Work to be completed — Whenever a line contains "Dateianhänge", include it in the count; reply with the number of such lines in the data and nothing else.

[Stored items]

[Start of Attachment]

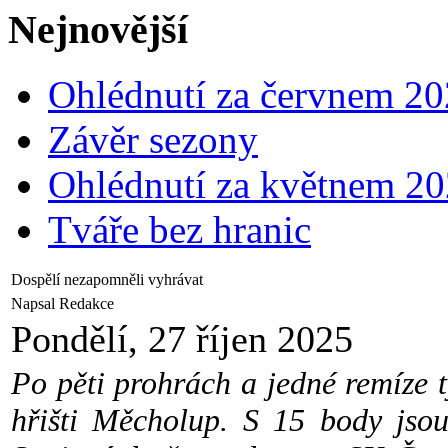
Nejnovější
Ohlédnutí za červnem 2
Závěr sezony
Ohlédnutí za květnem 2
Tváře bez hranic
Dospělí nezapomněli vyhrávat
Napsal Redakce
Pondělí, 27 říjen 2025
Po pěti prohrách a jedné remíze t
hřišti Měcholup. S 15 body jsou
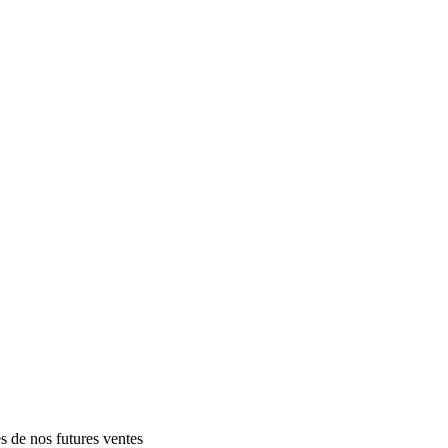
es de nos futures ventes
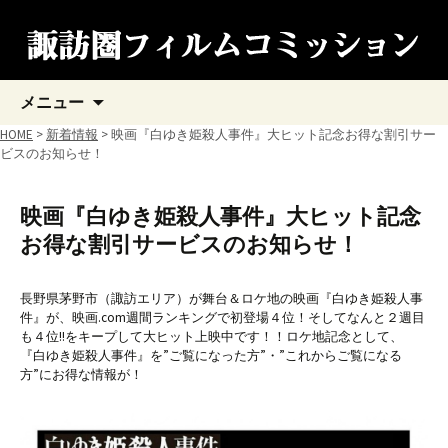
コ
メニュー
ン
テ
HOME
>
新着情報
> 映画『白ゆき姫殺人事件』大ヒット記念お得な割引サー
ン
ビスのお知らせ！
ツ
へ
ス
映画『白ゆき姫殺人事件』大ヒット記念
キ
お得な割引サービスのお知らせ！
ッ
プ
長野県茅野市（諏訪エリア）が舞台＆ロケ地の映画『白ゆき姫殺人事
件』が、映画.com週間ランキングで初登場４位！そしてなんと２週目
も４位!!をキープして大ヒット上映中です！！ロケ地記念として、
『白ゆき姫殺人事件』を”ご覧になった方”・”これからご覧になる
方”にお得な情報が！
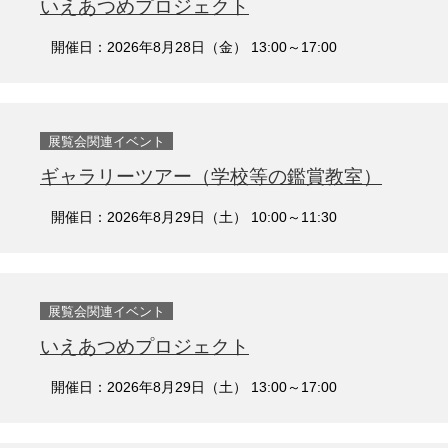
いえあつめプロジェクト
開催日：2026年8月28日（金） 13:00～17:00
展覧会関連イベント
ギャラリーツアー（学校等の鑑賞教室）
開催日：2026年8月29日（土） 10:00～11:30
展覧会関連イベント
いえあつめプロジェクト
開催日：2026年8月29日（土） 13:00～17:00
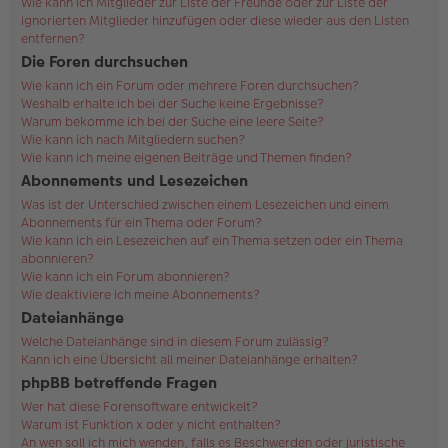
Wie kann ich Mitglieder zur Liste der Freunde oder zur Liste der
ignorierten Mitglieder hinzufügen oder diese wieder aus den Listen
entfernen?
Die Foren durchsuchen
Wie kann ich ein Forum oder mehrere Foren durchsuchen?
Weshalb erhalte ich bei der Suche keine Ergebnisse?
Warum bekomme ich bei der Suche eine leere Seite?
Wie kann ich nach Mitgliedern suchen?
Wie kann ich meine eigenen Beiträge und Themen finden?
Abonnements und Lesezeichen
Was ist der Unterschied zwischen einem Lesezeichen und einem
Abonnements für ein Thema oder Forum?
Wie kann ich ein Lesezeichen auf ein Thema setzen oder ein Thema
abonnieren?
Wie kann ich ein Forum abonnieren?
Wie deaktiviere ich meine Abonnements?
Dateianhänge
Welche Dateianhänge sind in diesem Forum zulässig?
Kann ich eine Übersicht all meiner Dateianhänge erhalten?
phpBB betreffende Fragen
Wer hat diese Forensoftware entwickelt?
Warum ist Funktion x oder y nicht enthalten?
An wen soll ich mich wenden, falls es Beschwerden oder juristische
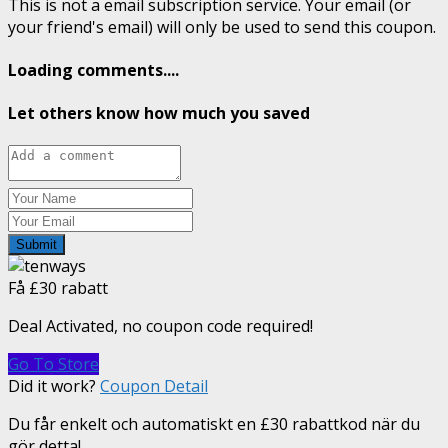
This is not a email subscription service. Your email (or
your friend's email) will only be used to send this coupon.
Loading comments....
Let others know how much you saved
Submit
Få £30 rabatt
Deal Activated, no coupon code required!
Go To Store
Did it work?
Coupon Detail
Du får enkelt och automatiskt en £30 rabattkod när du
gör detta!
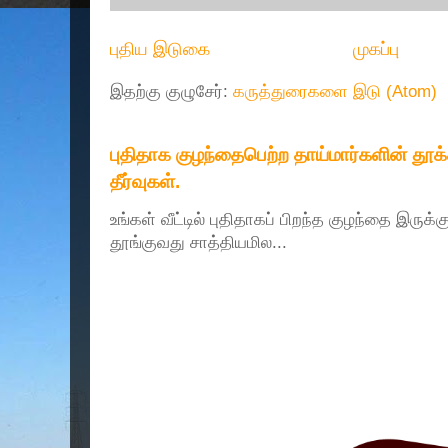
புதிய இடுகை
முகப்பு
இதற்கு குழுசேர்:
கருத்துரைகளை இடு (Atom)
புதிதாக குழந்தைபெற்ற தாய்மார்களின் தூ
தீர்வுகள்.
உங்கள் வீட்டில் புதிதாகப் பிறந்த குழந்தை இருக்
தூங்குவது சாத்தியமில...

[End of Attachment]

Response area — 3